Ariana Grande only wants you to see the left side of her face. All the better, it seems, to view the dimple on the pop star’s left cheek. When reports surfaced that she “stormed out” of a photoshoot with a Sydney photographer who broke her left-side-only policy, her ego-protecting list of demands bubbled into public consciousness: Don’t ask questions about Mariah Carey; don’t shoot in natural light; do shoot only from the left side of her face.
Grande vehemently denied the reports on Mike E and Emma on 96.1, saying she “left to change my outfit mid photoshoot because I didn’t like my top.” When she returned, the photographer “had left.”
Whether that’s true or not, the no-right-side preference seem supported by her public actions. She appeared on an Australian morning show recently serving dimple at every turn (or lack thereof). And if you watch the video for “Break Free,” released last month, the portside motif becomes undeniable. The video is a near four-minute exercise in facial discrimination.
This quirk only cements the popular impression of Grande as the second coming of the original queen of melisma and mugging, Mariah Carey. It's widely believed that Tommy Mottola, former head of Sony Music and her long-time manager/husband, hammered into a 19-year-old Carey that she should put her best face forward, but only if it was the right side of that face.
It wasn’t until the release of 1999’s Rainbow that an album cover (her seventh, post-split with Mottola) accurately portrayed both sides of her visage. And only in 2009 did Carey finally acknowledge she had overcome her complex, telling the Associated Press, “I don't feel like, 'Oh, I have to be on this side, or I have to be on this side'—I really had specific things that someone told me when I was 19 starting in the business and I listened to them … I don't care anymore.”
Almost in a parody of herself, Carey was then plagued by this promo interview for American Idol last year. She fights a visible battle with self-consciousness, rubbernecking awkwardly away from the camera.
Hey—nobody’s perfect. For Old Hollywood actress Claudette Colbert, the spotlight shone wholly on the left.

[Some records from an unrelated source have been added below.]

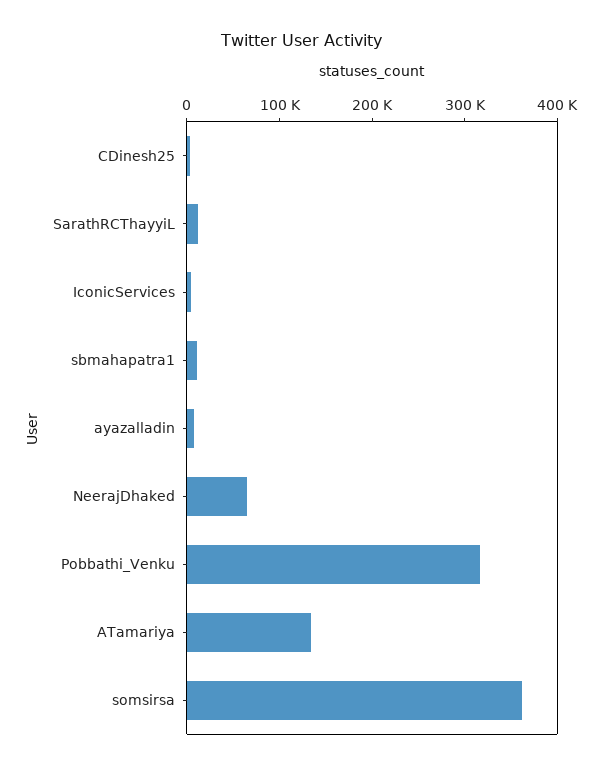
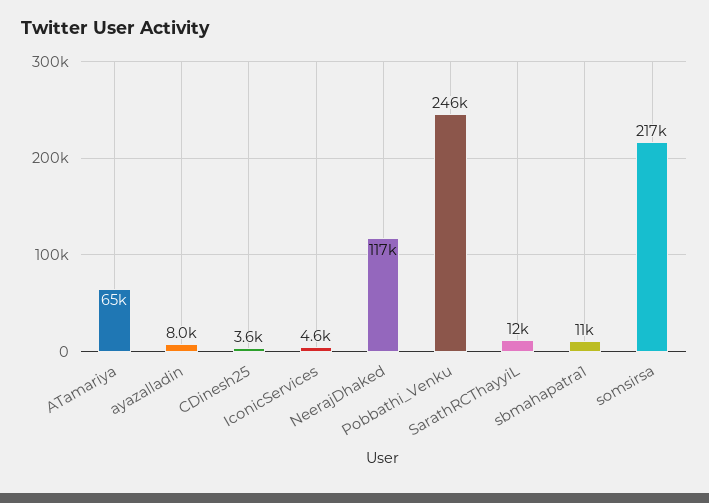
  {
    "CDinesh25": 3600,
    "SarathRCThayyiL": 12000,
    "IconicServices": 4600,
    "sbmahapatra1": 11000,
    "ayazalladin": 8000,
-   "NeerajDhaked": 60000,
+   "NeerajDhaked": 117000,
-   "Pobbathi_Venku": 320000,
+   "Pobbathi_Venku": 246000,
-   "ATamariya": 140000,
+   "ATamariya": 65000,
-   "somsirsa": 360000
+   "somsirsa": 217000
  }

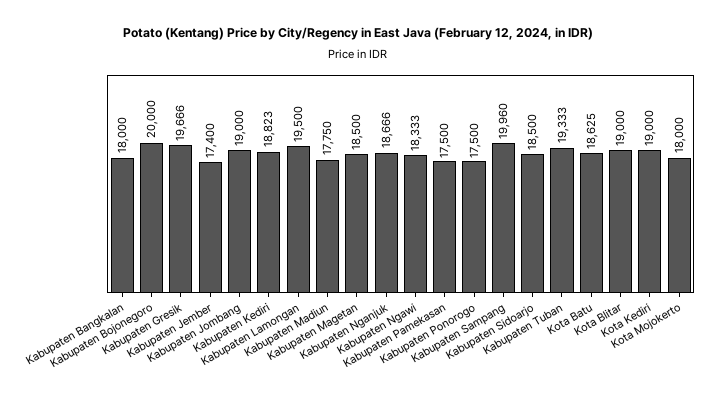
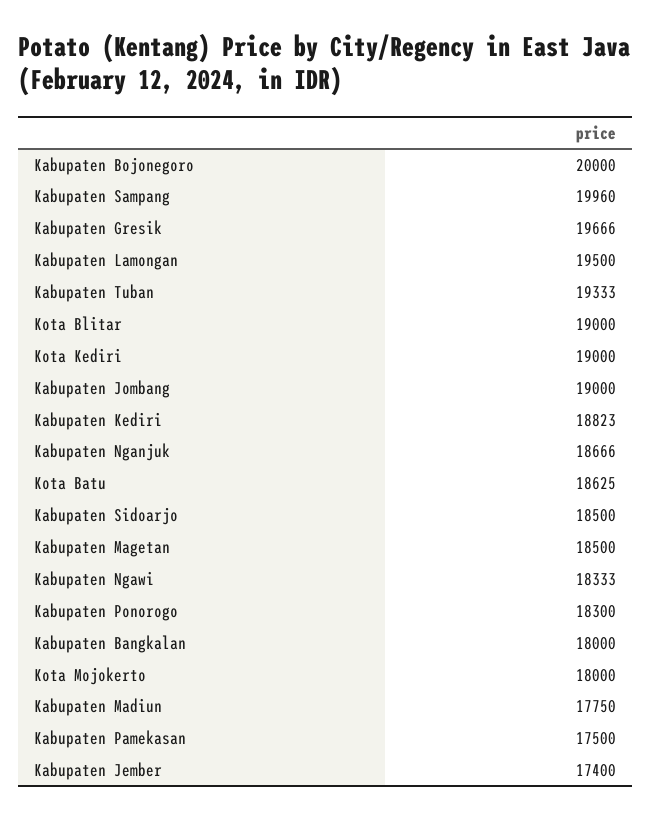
  {
    "Kabupaten Bangkalan": 18000,
    "Kabupaten Bojonegoro": 20000,
    "Kabupaten Gresik": 19666,
    "Kabupaten Jember": 17400,
    "Kabupaten Jombang": 19000,
    "Kabupaten Kediri": 18823,
    "Kabupaten Lamongan": 19500,
    "Kabupaten Madiun": 17750,
    "Kabupaten Magetan": 18500,
    "Kabupaten Nganjuk": 18666,
    "Kabupaten Ngawi": 18333,
    "Kabupaten Pamekasan": 17500,
-   "Kabupaten Ponorogo": 17500,
+   "Kabupaten Ponorogo": 18300,
    "Kabupaten Sampang": 19960,
    "Kabupaten Sidoarjo": 18500,
    "Kabupaten Tuban": 19333,
    "Kota Batu": 18625,
    "Kota Blitar": 19000,
    "Kota Kediri": 19000,
    "Kota Mojokerto": 18000
  }

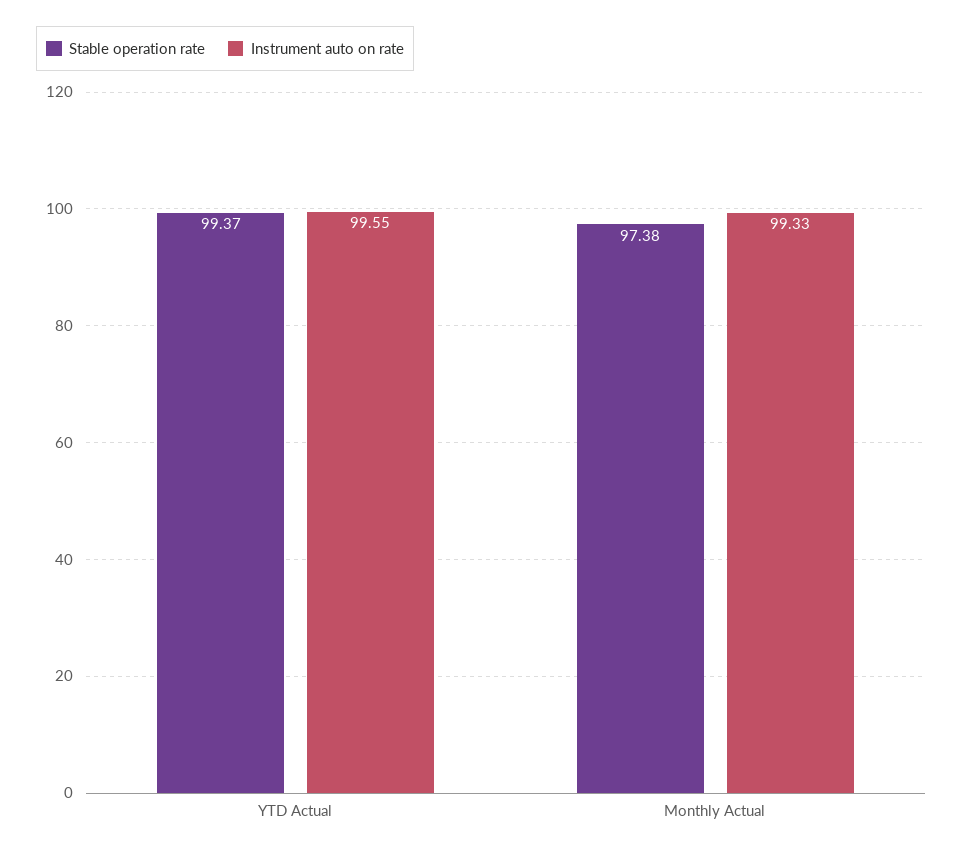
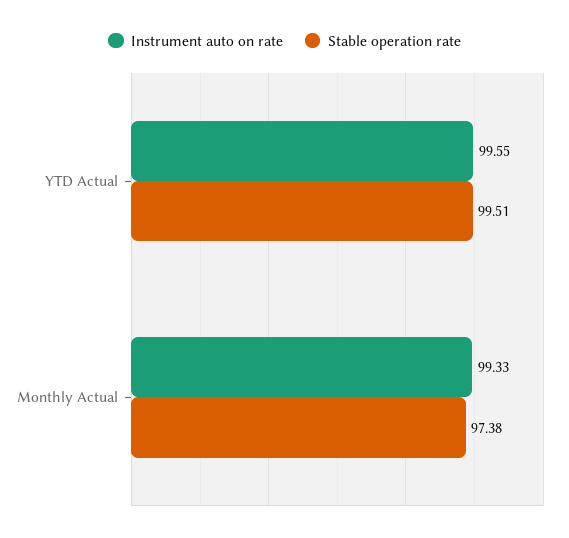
  {
    "Stable operation rate": {
-     "YTD Actual": 99.37,
+     "YTD Actual": 99.51,
      "Monthly Actual": 97.38
    },
    "Instrument auto on rate": {
      "YTD Actual": 99.55,
      "Monthly Actual": 99.33
    }
  }

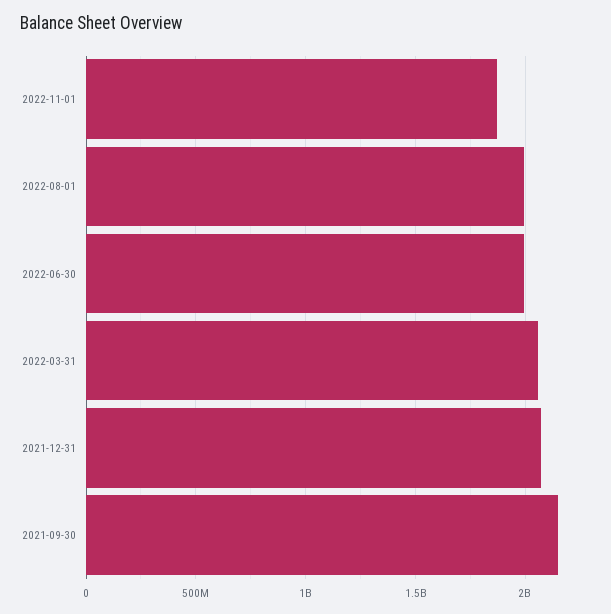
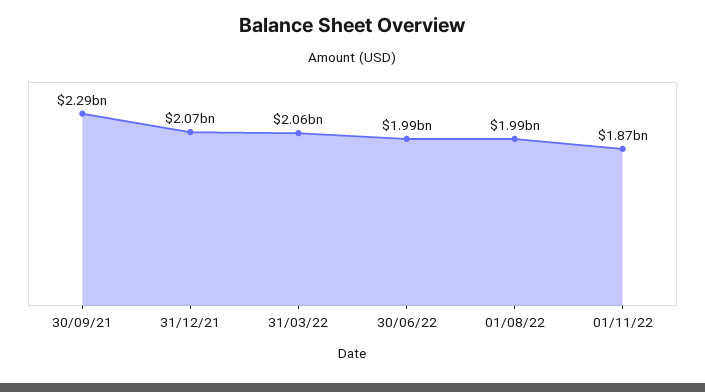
  {
    "2022-11-01": 1870000000,
    "2022-08-01": 1990000000,
    "2022-06-30": 1990000000,
    "2022-03-31": 2060000000,
    "2021-12-31": 2070000000,
-   "2021-09-30": 2150000000
+   "2021-09-30": 2290000000
  }

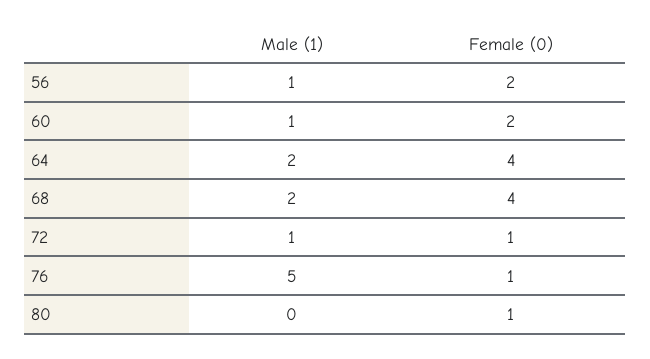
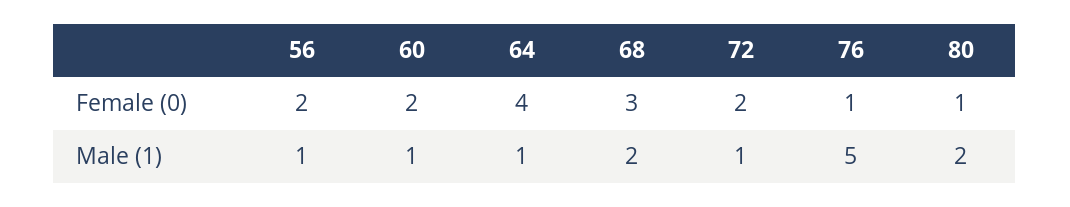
  {
    "Male (1)": {
      "56": 1,
      "60": 1,
-     "64": 2,
+     "64": 1,
      "68": 2,
      "72": 1,
      "76": 5,
-     "80": 0
+     "80": 2
    },
    "Female (0)": {
      "56": 2,
      "60": 2,
      "64": 4,
-     "68": 4,
+     "68": 3,
-     "72": 1,
+     "72": 2,
      "76": 1,
      "80": 1
    }
  }

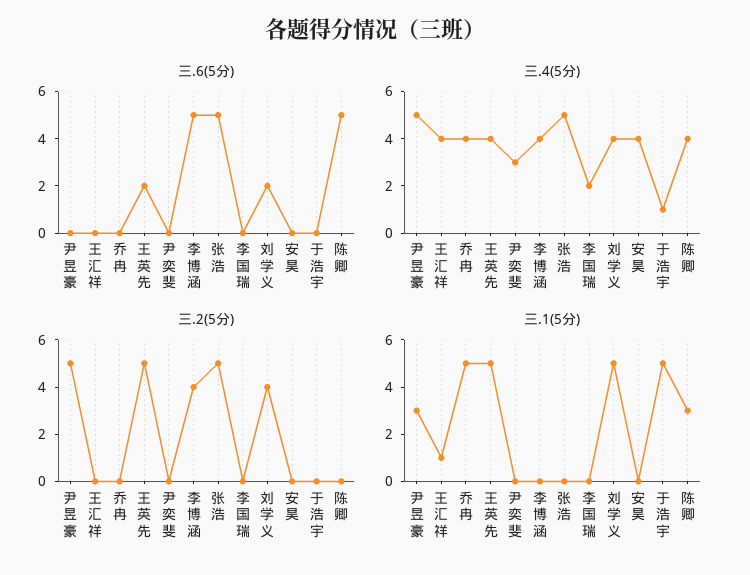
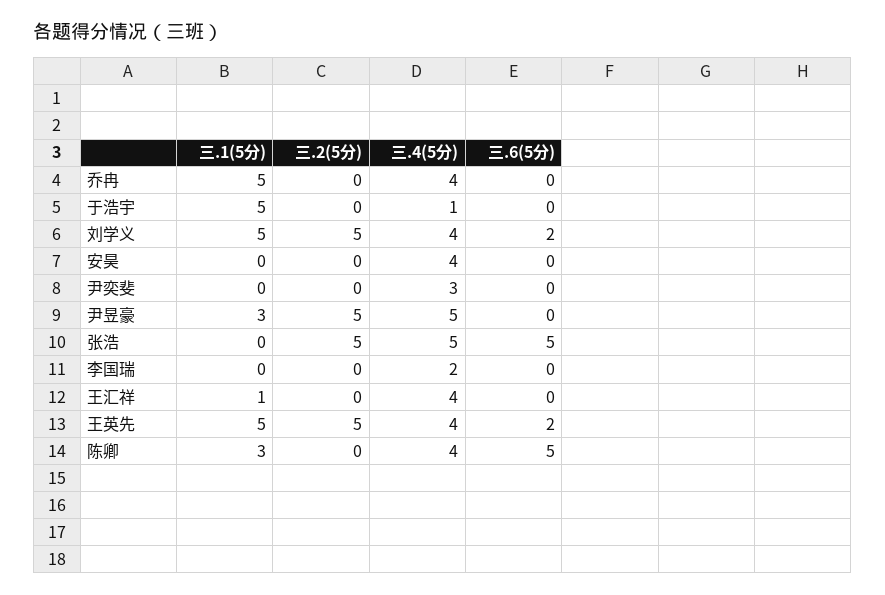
  {
    "三.6(5分)": {
      "尹昱豪": 0,
      "王汇祥": 0,
      "乔冉": 0,
      "王英先": 2,
      "尹奕斐": 0,
-     "李博涵": 5,
      "张浩": 5,
      "李国瑞": 0,
      "刘学义": 2,
      "安昊": 0,
      "于浩宇": 0,
      "陈卿": 5
    },
    "三.4(5分)": {
      "尹昱豪": 5,
      "王汇祥": 4,
      "乔冉": 4,
      "王英先": 4,
      "尹奕斐": 3,
-     "李博涵": 4,
      "张浩": 5,
      "李国瑞": 2,
      "刘学义": 4,
      "安昊": 4,
      "于浩宇": 1,
      "陈卿": 4
    },
    "三.2(5分)": {
      "尹昱豪": 5,
      "王汇祥": 0,
      "乔冉": 0,
      "王英先": 5,
      "尹奕斐": 0,
-     "李博涵": 4,
      "张浩": 5,
      "李国瑞": 0,
-     "刘学义": 4,
+     "刘学义": 5,
      "安昊": 0,
      "于浩宇": 0,
      "陈卿": 0
    },
    "三.1(5分)": {
      "尹昱豪": 3,
      "王汇祥": 1,
      "乔冉": 5,
      "王英先": 5,
      "尹奕斐": 0,
-     "李博涵": 0,
      "张浩": 0,
      "李国瑞": 0,
      "刘学义": 5,
      "安昊": 0,
      "于浩宇": 5,
      "陈卿": 3
    }
  }

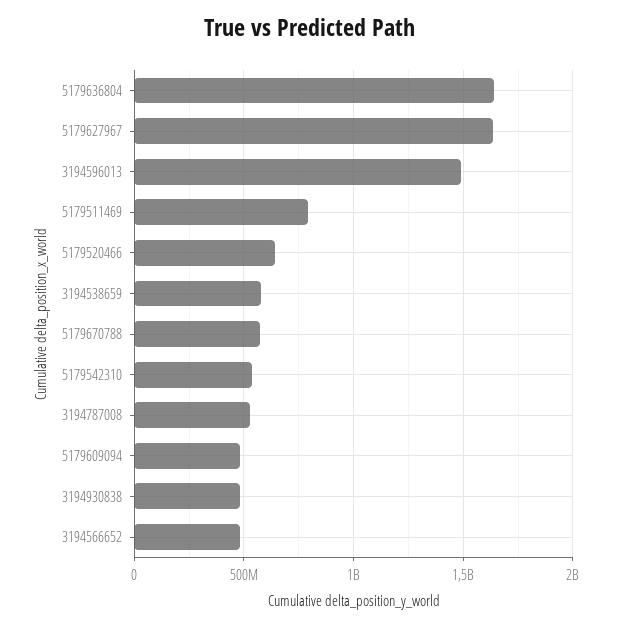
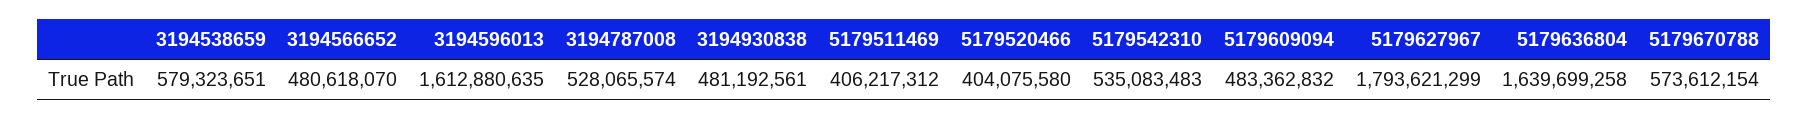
  {
    "5179636804": 1639699258,
-   "5179627967": 1650000000,
+   "5179627967": 1793621299,
-   "3194596013": 1500000000,
+   "3194596013": 1612880635,
-   "5179511469": 800000000,
+   "5179511469": 406217312,
-   "5179520466": 650000000,
+   "5179520466": 404075580,
    "3194538659": 579323651,
    "5179670788": 573612154,
    "5179542310": 535083483,
    "3194787008": 528065574,
    "5179609094": 483362832,
    "3194930838": 481192561,
    "3194566652": 480618070
  }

Penny Staling writes in Flesh and Fantasy that Colbert “took the studio makeup analysts at their word when they advised her that she should be photographed only from the left, that being her good side. She was known to demand that entire sets be rebuilt if the position of a doorway called for her to enter with her right side exposed to the camera. She even covered the right side of her face with green greasepaint so her cameraman would remember her best angles.”
When reviews for her starring role in the Oscar winner It Happened One Night were published, a disproportionate number of words were lent to describing her apple-faced beauty. “But that is the lot of every woman," she quipped in response, "to be judged on her feminine assets of figure and face!" Colbert acquiesced to that idea to a degree that now seems tragic; watching back her catalog with a “spot-the-right-side” drinking game, one wouldn’t even start to feel tipsy. In this vintage diagram, Colbert critiques her own beauty. “When she was little, she poked pebbles into her nose,” it reads. “Now she thinks her nose is all wrong.”
The “one good side” idea has since become a cultural meme. Barbra Streisand made Oprah and Rosie O’Donnell flip their talk show sets to showcase her left profile. There’s even an episode of Entourage where Johnny Drama refuses to have his right side photographed.
Reality-defying image management from celebs isn't just about faces, of course. Beyoncé (or at least her publicist) tried to control the Internet after her “unflattering” Super Bowl snaps flooded websites. Kanye successfully strong-armed image service Getty to expunge any pictures of Ye in a skirt.
The point is: We’re so vain. Laugh at stars’ insecurity if you want, but then think about whether you or anyone you know has tried to untag an unsightly photo on Facebook, or insist upon a do-over on the Christmas card shots. Then imagine being under unforgiving scrutiny of the public eye, or when a camera is trained on you at all times, waiting for you to awkwardly blink or suffer a nip slip. Disguising imperfections (if you can call them that) is something we all try to do in one form or another—in fact, the pettiness of Grande & co. almost makes them seem more human.
Inevitably, though, pulling a Grinch post-shave paper bag trick only highlights what you’re trying to hide. The recent Internet clamor (an open letter from her right cheek?) is a sign Grande’s efforts have been, well, in vain.